Com’è ben noto, la Convenzione ONU sui Diritti delle Persone con Disabilità ha forza vincolante in Italia da quasi cinque anni, quando cioè è diventata la Legge 18 del 3 marzo 2009. La Convenzione medesima, oltre a dettare princìpi cui gli Stati che la ratificano devono attenersi nel settore, prevede anche l’obbligo specifico di rivedere e aggiornare le normative pregresse sulla disabilità.
Dal Programma d’Azione Biennale per la Promozione dei Diritti e l’Integrazione delle Persone con Disabilità – documento redatto dall’Osservatorio Nazionale sulla Condizione delle Persone con Disabilità e diventato a propria volta Legge nei giorni scorsi, con la pubblicazione in Gazzetta Ufficiale (Serie Generale n. 303) del Decreto del Presidente della Repubblica (DPR) del 4 ottobre 2013 – risulta invece un totale disallineamento alla Convenzione ONU del nostro quadro di riferimento, frutto di successive, caotiche e talvolta contraddittorie stratificazioni normative.

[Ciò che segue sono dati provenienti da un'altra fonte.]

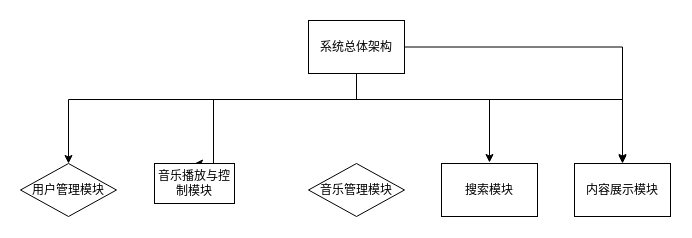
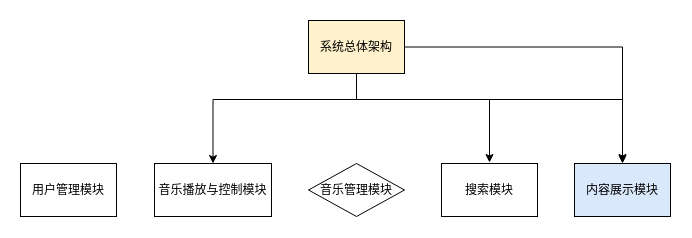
  <mxCell id="0" />
  <mxCell id="1" parent="0" />
- <mxCell id="2" style="edgeStyle=orthogonalEdgeStyle;rounded=0;orthogonalLoop=1;jettySize=auto;html=1;" parent="1" source="7" target="8" edge="1"><mxGeometry relative="1" as="geometry"><Array as="points"><mxPoint x="356" y="99" /><mxPoint x="68" y="99" /></Array></mxGeometry></mxCell>
  <mxCell id="3" style="edgeStyle=orthogonalEdgeStyle;rounded=0;orthogonalLoop=1;jettySize=auto;html=1;entryX=0.5;entryY=0;entryDx=0;entryDy=0;" parent="1" source="7" target="9" edge="1"><mxGeometry relative="1" as="geometry"><Array as="points"><mxPoint x="356" y="99" /><mxPoint x="213" y="99" /></Array></mxGeometry></mxCell>
  <mxCell id="4" style="edgeStyle=orthogonalEdgeStyle;rounded=0;orthogonalLoop=1;jettySize=auto;html=1;" parent="1" source="7" target="10" edge="1"><mxGeometry relative="1" as="geometry" /></mxCell>
  <mxCell id="5" style="edgeStyle=orthogonalEdgeStyle;rounded=0;orthogonalLoop=1;jettySize=auto;html=1;" parent="1" edge="1"><mxGeometry relative="1" as="geometry"><mxPoint x="356" y="72" as="sourcePoint" /><mxPoint x="489" y="162" as="targetPoint" /><Array as="points"><mxPoint x="356" y="99" /><mxPoint x="489" y="99" /></Array></mxGeometry></mxCell>
  <mxCell id="6" style="edgeStyle=orthogonalEdgeStyle;rounded=0;orthogonalLoop=1;jettySize=auto;html=1;" parent="1" edge="1"><mxGeometry relative="1" as="geometry"><mxPoint x="356" y="72" as="sourcePoint" /><mxPoint x="622" y="162" as="targetPoint" /><Array as="points"><mxPoint x="356" y="99" /><mxPoint x="622" y="99" /></Array></mxGeometry></mxCell>
- <mxCell id="7" value="系统总体架构" style="rounded=0;whiteSpace=wrap;html=1;" parent="1" vertex="1"><mxGeometry x="308" y="20" width="96" height="53" as="geometry" /></mxCell>
- <mxCell id="8" value="用户管理模块" style="rhombus;whiteSpace=wrap;html=1;" parent="1" vertex="1"><mxGeometry x="20" y="163" width="96" height="53" as="geometry" /></mxCell>
- <mxCell id="9" value="音乐播放与控制模块" style="rounded=0;whiteSpace=wrap;html=1;" parent="1" vertex="1"><mxGeometry x="154" y="163" width="80" height="40" as="geometry" /></mxCell>
- <mxCell id="10" value="内容展示模块" style="rounded=0;whiteSpace=wrap;html=1;" parent="1" vertex="1"><mxGeometry x="574" y="163" width="96" height="53" as="geometry" /></mxCell>
+ <mxCell id="7" value="系统总体架构" style="rounded=0;whiteSpace=wrap;html=1;fillColor=#fff2cc;" parent="1" vertex="1"><mxGeometry x="308" y="20" width="96" height="53" as="geometry" /></mxCell>
+ <mxCell id="8" value="用户管理模块" style="rounded=0;whiteSpace=wrap;html=1;" parent="1" vertex="1"><mxGeometry x="20" y="163" width="96" height="53" as="geometry" /></mxCell>
+ <mxCell id="9" value="音乐播放与控制模块" style="rounded=0;whiteSpace=wrap;html=1;" parent="1" vertex="1"><mxGeometry x="154" y="163" width="117" height="53" as="geometry" /></mxCell>
+ <mxCell id="10" value="内容展示模块" style="rounded=0;whiteSpace=wrap;html=1;fillColor=#dae8fc;" parent="1" vertex="1"><mxGeometry x="574" y="163" width="96" height="53" as="geometry" /></mxCell>
  <mxCell id="11" value="音乐管理模块" style="rhombus;whiteSpace=wrap;html=1;" parent="1" vertex="1"><mxGeometry x="308" y="163" width="96" height="53" as="geometry" /></mxCell>
  <mxCell id="12" value="搜索模块" style="rounded=0;whiteSpace=wrap;html=1;" parent="1" vertex="1"><mxGeometry x="441" y="163" width="96" height="53" as="geometry" /></mxCell>
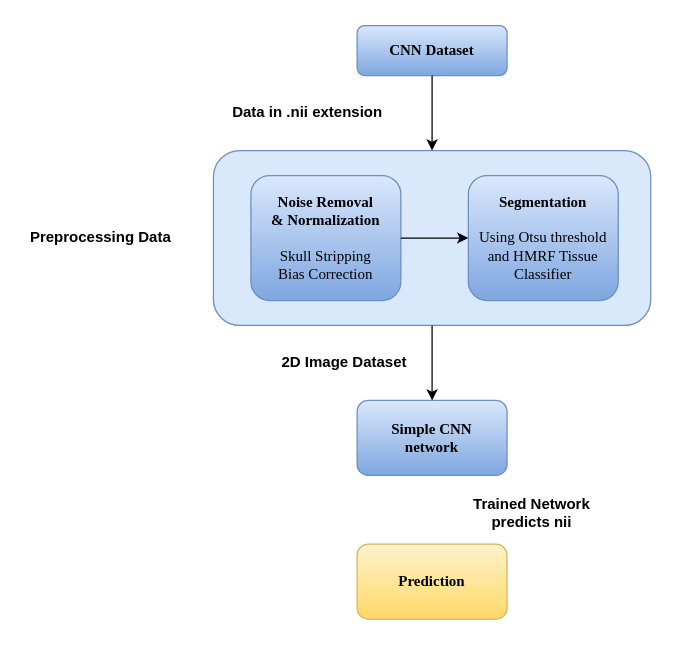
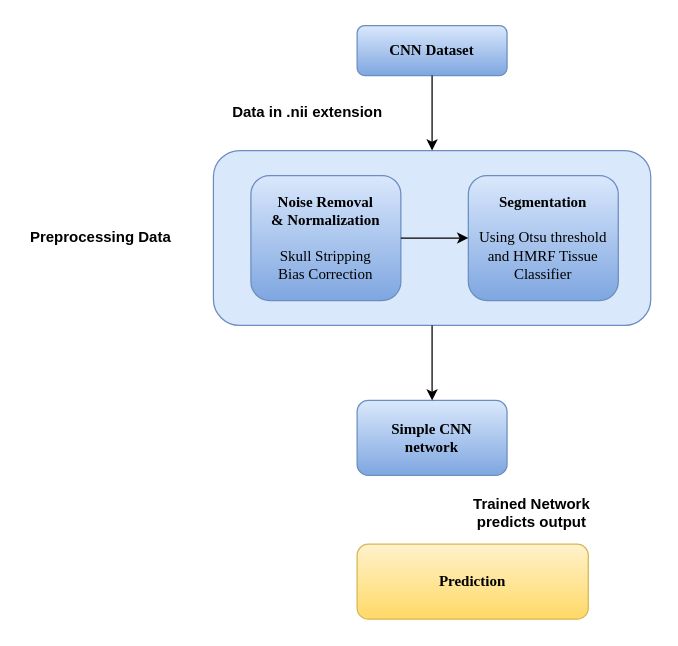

Né le azioni correttive proposte nel Programma sembrano – a parere di chi scrive – avere la capacità di ricondurre la nostra normativa sulla disabilità a un minino di organicità derivante dall’obiettivo dalla Convenzione, volto a garantire alle persone con disabilità i diritti fondamentali secondo il criterio delle pari opportunità.
Per fare un esempio, il Programma ipotizza generiche azioni amministrative per recepire nel nostro ordinamento il concetto di disabilità definita dalla Convenzione, come condizione, cioè, da imputarsi non solo alle più svariate menomazioni che possono colpire le persone, ma come interrelazione tra le menomazioni delle persone e i contesti sociali dove vivono ed operano.
E il Programma stesso non tiene conto che questa concezione della disabilità inciderebbe sull’attuale sistema – o meglio a-sistema – di welfare per la disabilità. Infatti, l’adeguamento dei contesti dove interagiscono le persone con disabilità ne diminuirebbe lo svantaggio e quindi ridurrebbe anche la spesa pubblica sostenuta a titolo di parziale indennizzo sociale dello svantaggio subito, potendo altresì realizzare una riallocazione della risorse, da dedicare a favore delle persone con gravi menomazioni, ovvero una riqualificazione della spesa da “fondo perduto” a investimenti utili a garantire l’accessibilità, dispiegando i propri benefìci nel tempo a favore di tutti, anche ad esempio della terza età. Il Programma, invece, tratta il tema dell’accessibilità in modo del tutto avulso dal suddetto aspetto e quindi le azione prospettate sono generiche e anodine.
Il fatto poi che il Paese non abbia preso alcun provvedimento rilevante in esecuzione della Convenzione ONU a quasi cinque anni dal suo recepimento risulta evidente anche dal primo Report sullo stato di attuazione della Convenzione, inviato dall’Italia all’ONU nel 2012.
Purtroppo, la sola attività dell’Esecutivo attinente – sia pure indirettamente – alla Convenzione mi sembra sia stata quella di avere istituito il citato Osservatorio Nazionale sulla Condizione delle Persone con Disabilità, le cui caratteristiche appaiono come quelle di un “pletorico carrozzone” e che l’attuale Governo – ritenendo evidentemente apprezzabile sia la stesura del Programma sia il primo Report prodotto – ha recentemente rinnovato per altri tre anni.